#### [Instructions to follow]
Count how many lines of the data include the string "Skin", then say that number and stop.

#### [Data excerpts]
-=-=-

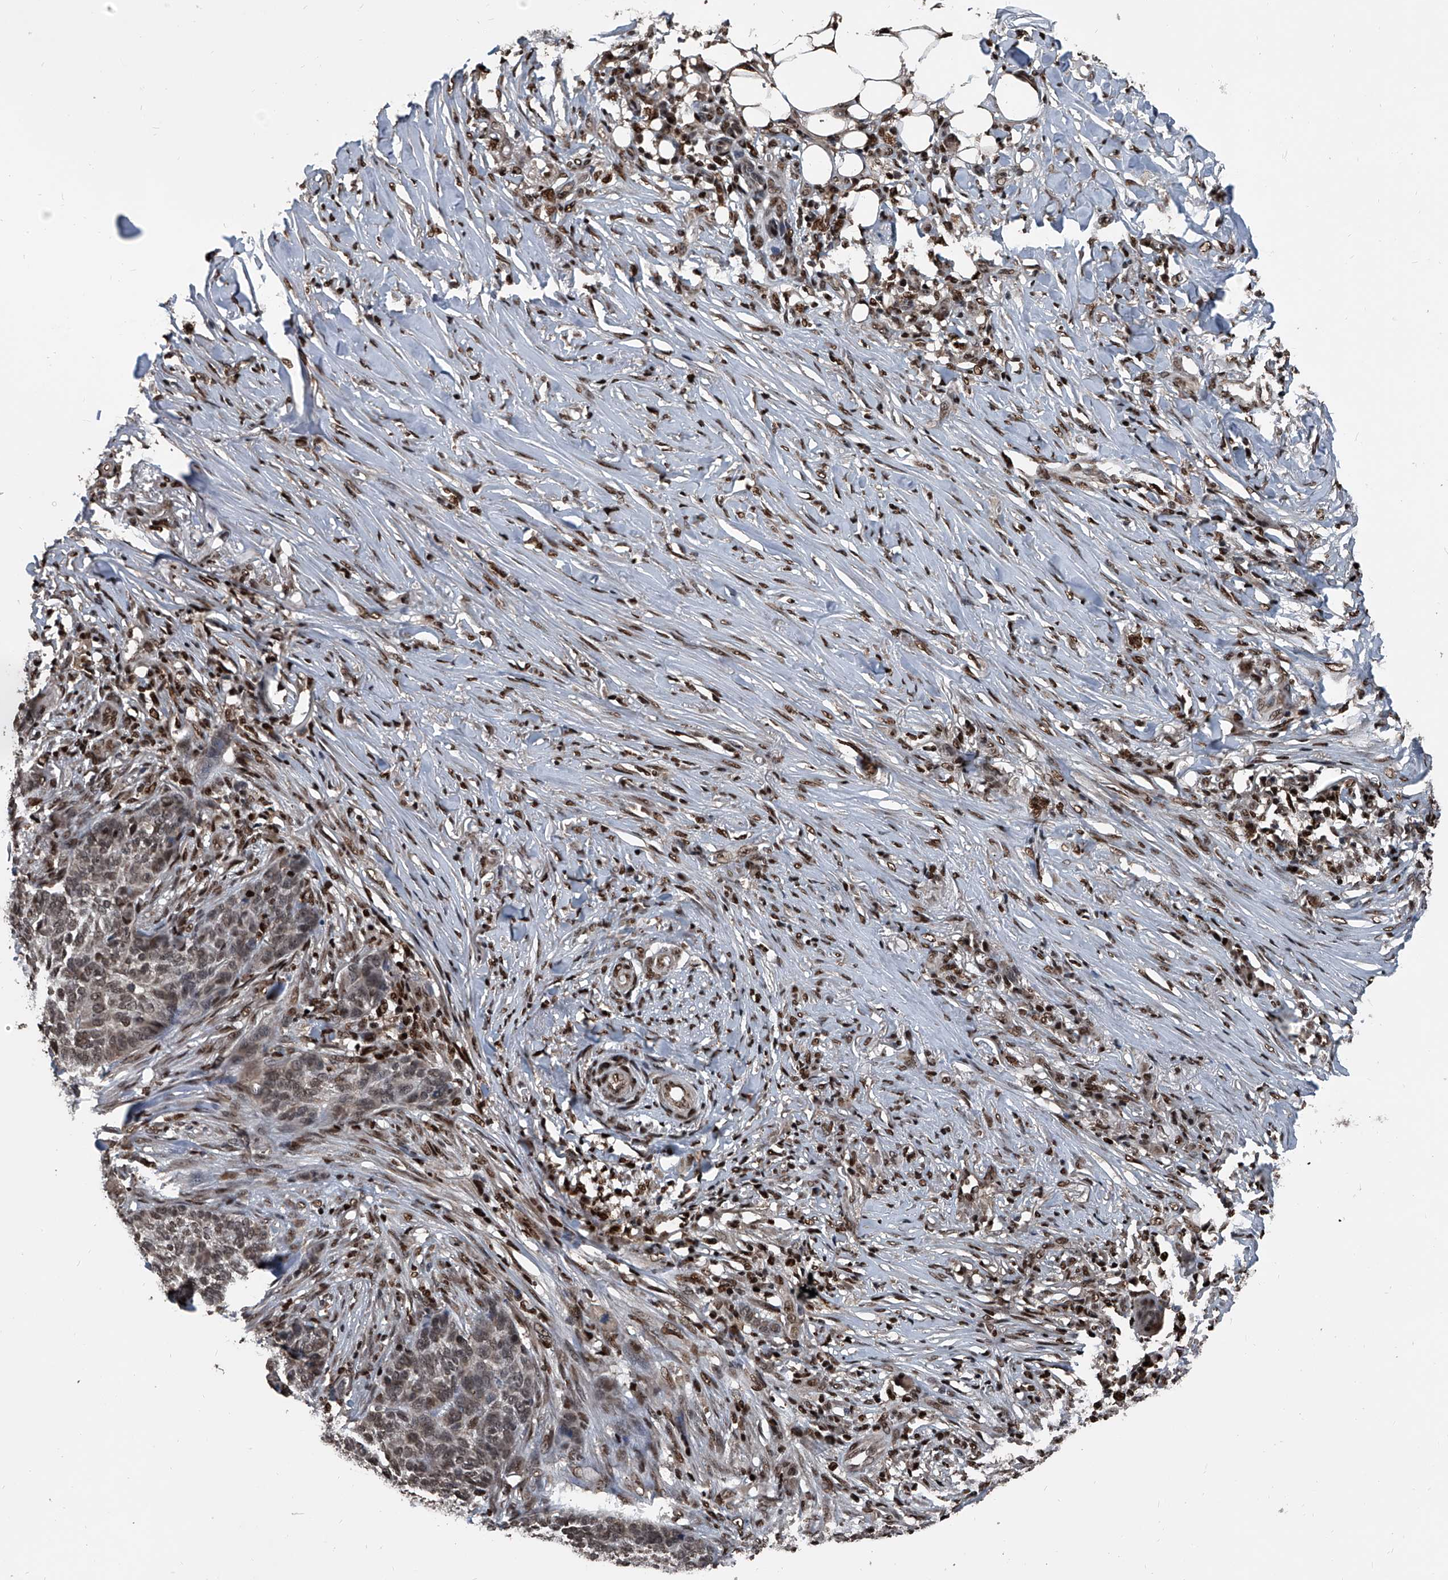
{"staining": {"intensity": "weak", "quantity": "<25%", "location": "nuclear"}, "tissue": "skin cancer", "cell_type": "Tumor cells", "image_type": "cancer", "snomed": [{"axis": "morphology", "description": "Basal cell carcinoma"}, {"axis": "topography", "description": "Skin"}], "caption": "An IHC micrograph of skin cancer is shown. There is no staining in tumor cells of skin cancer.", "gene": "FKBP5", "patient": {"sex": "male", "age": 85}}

-=-=-

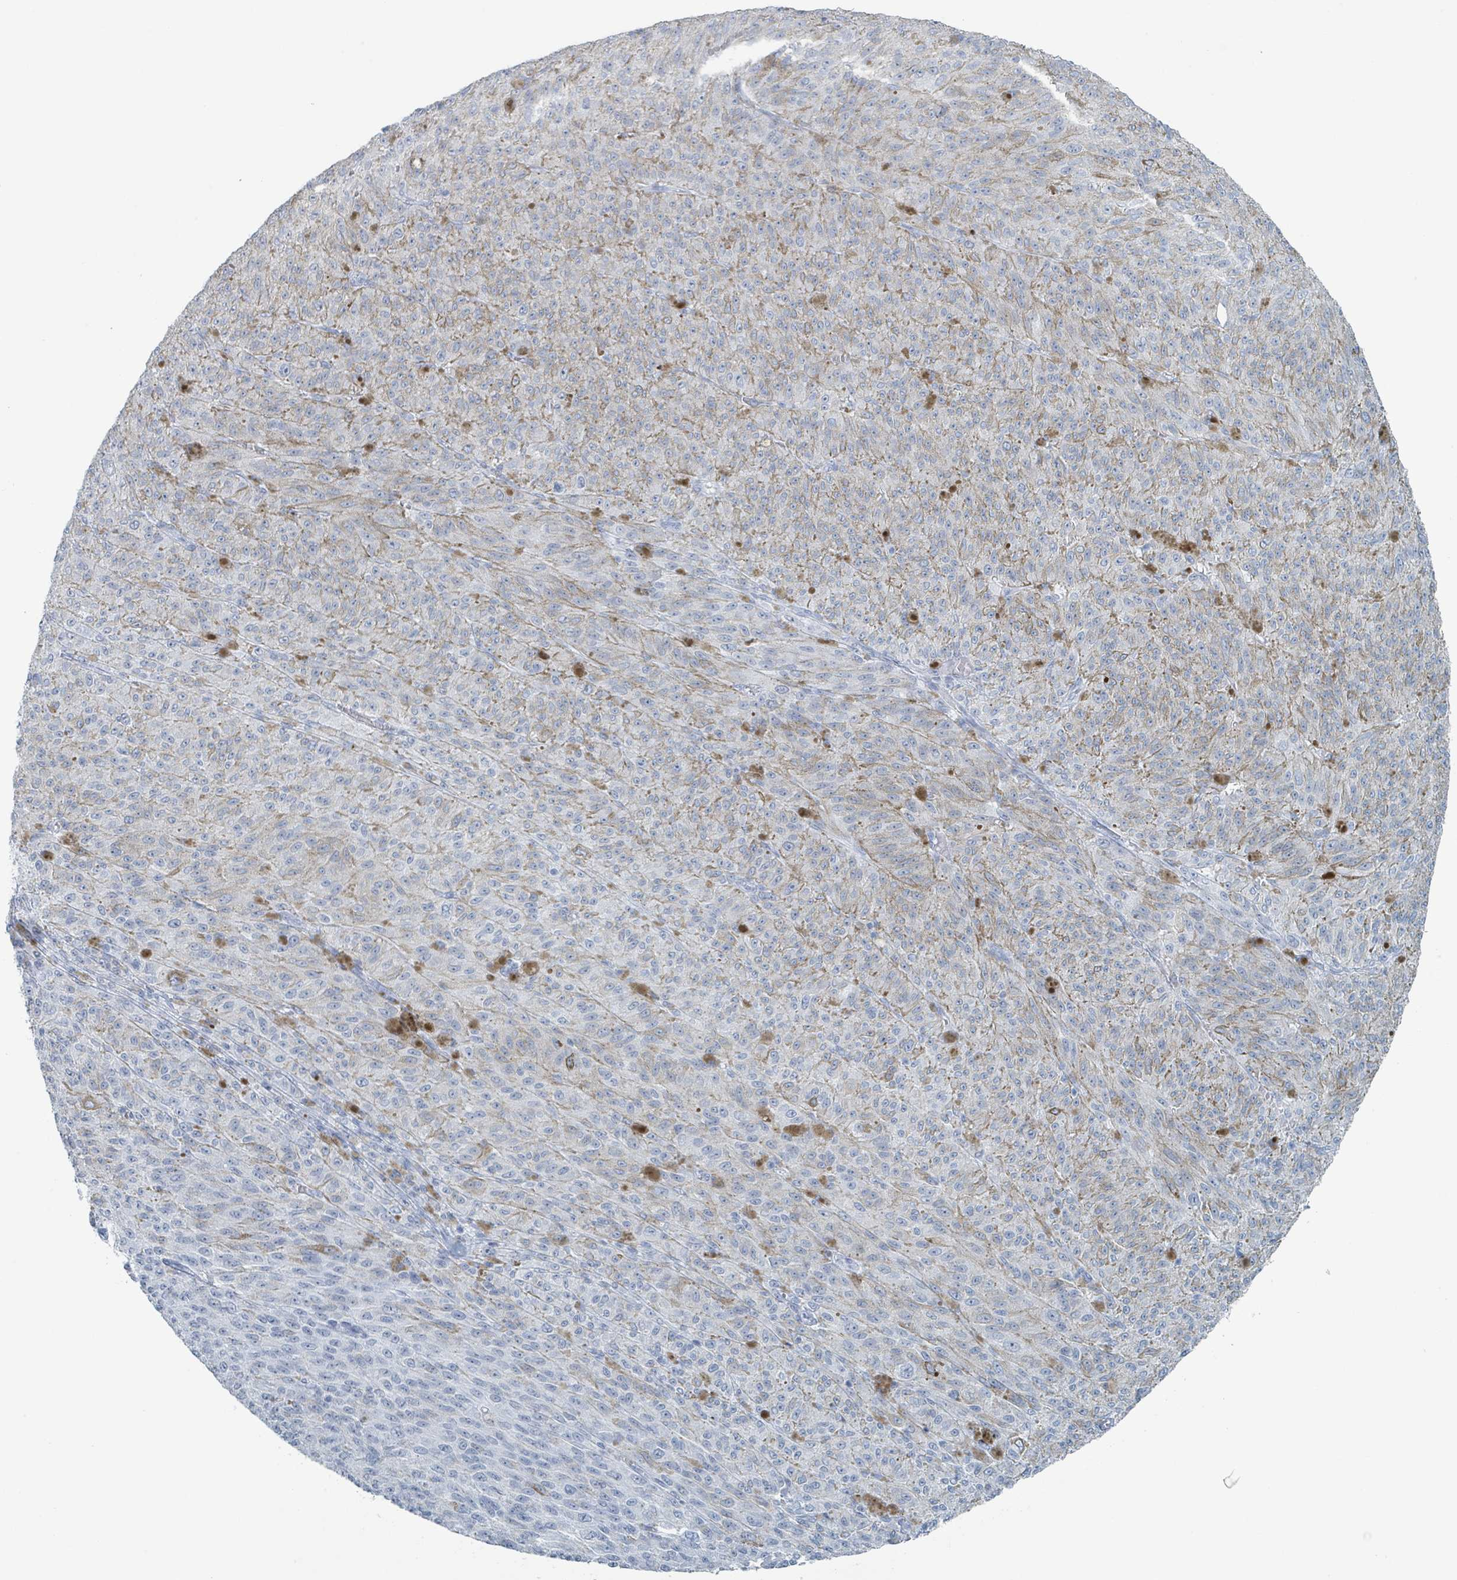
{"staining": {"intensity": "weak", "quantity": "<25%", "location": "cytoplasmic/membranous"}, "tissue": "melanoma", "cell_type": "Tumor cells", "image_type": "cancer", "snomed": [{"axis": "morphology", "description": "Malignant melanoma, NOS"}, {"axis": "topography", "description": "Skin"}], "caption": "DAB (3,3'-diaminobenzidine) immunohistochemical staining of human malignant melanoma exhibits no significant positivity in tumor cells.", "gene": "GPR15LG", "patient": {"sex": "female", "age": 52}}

-=-=-

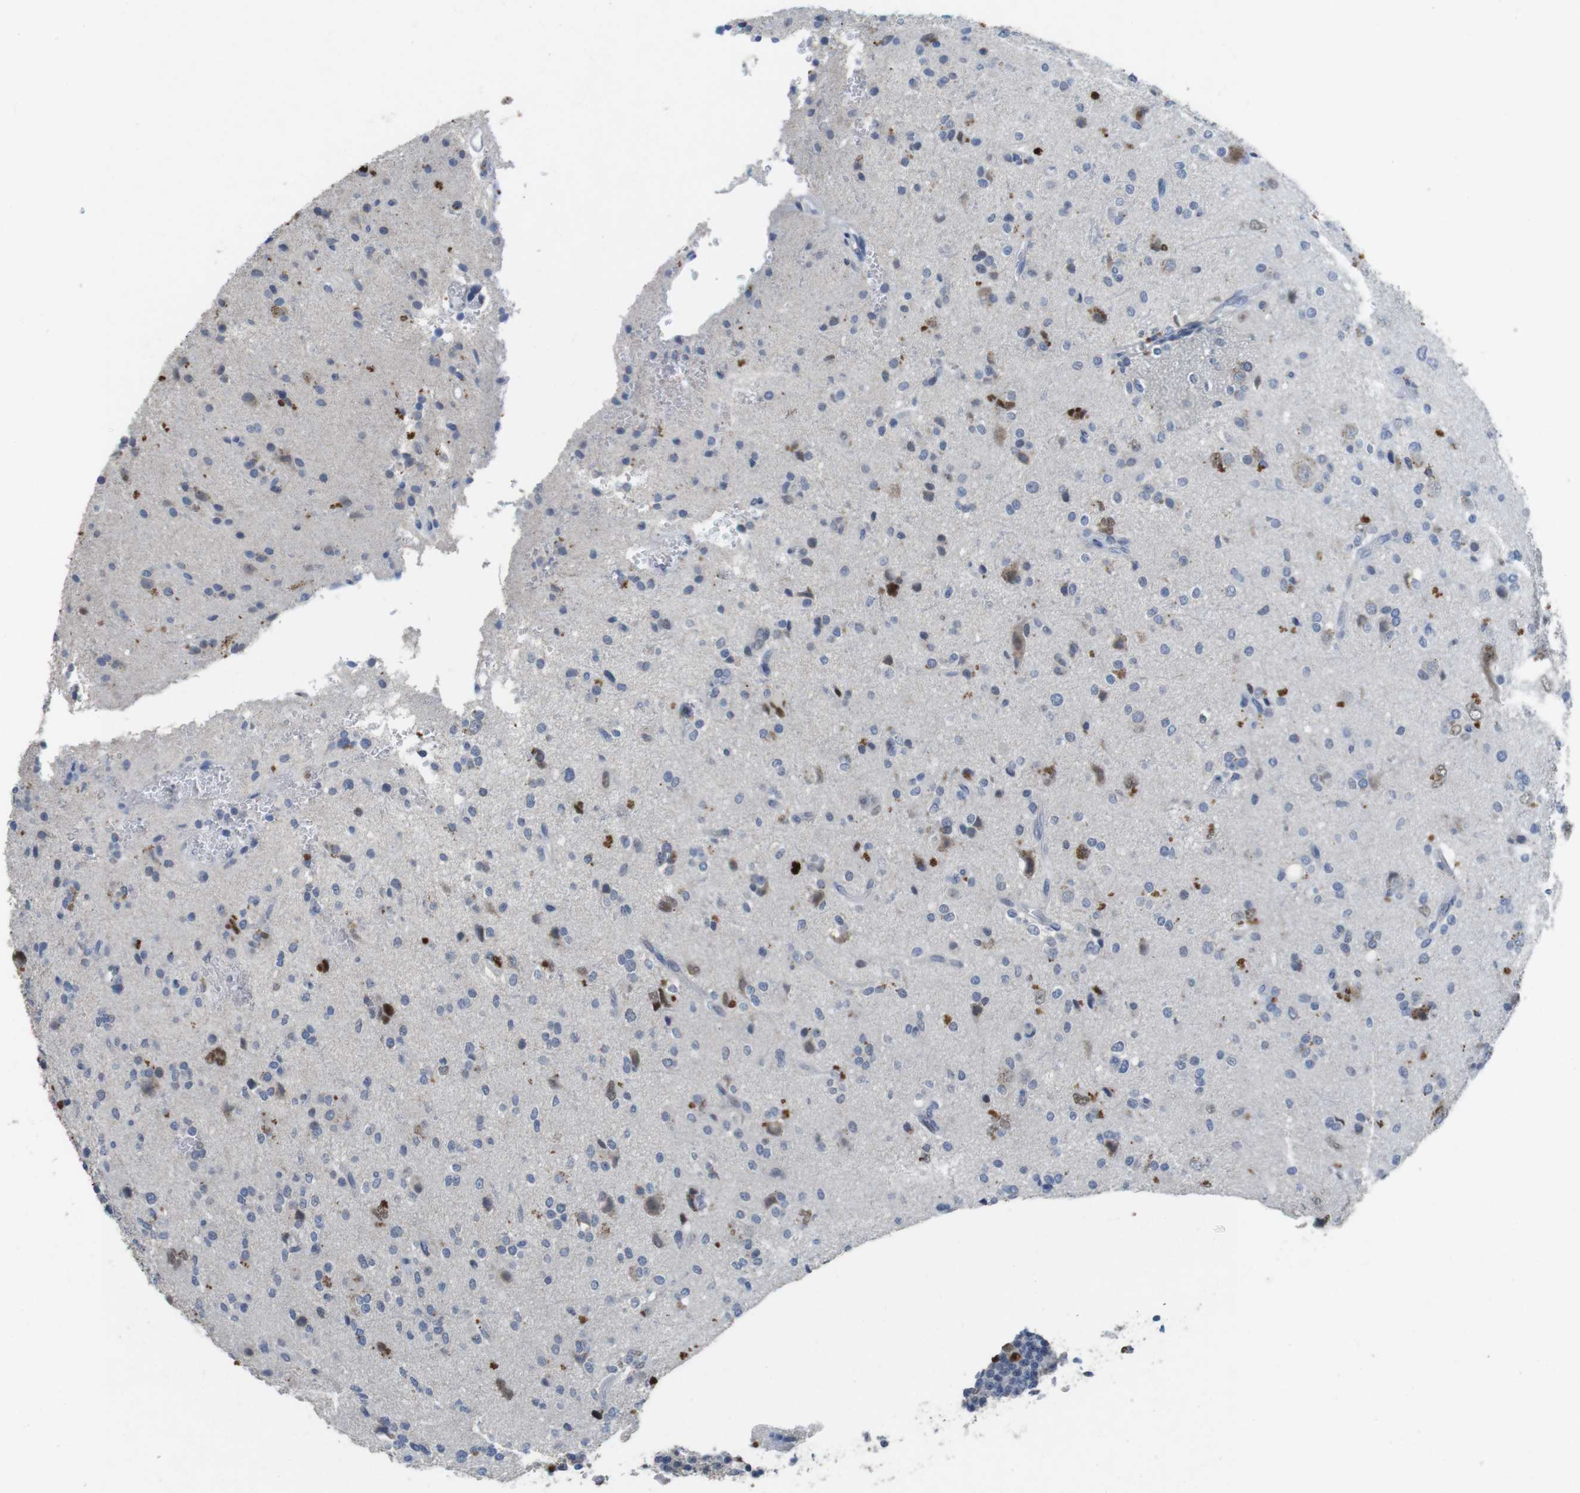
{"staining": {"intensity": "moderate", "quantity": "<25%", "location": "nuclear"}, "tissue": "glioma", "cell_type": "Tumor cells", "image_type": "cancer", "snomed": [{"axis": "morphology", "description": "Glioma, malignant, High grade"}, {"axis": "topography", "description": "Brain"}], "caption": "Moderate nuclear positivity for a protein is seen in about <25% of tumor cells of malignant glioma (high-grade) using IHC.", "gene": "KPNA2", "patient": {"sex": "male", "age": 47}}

-=-=-

#### [Solution for this problem]
2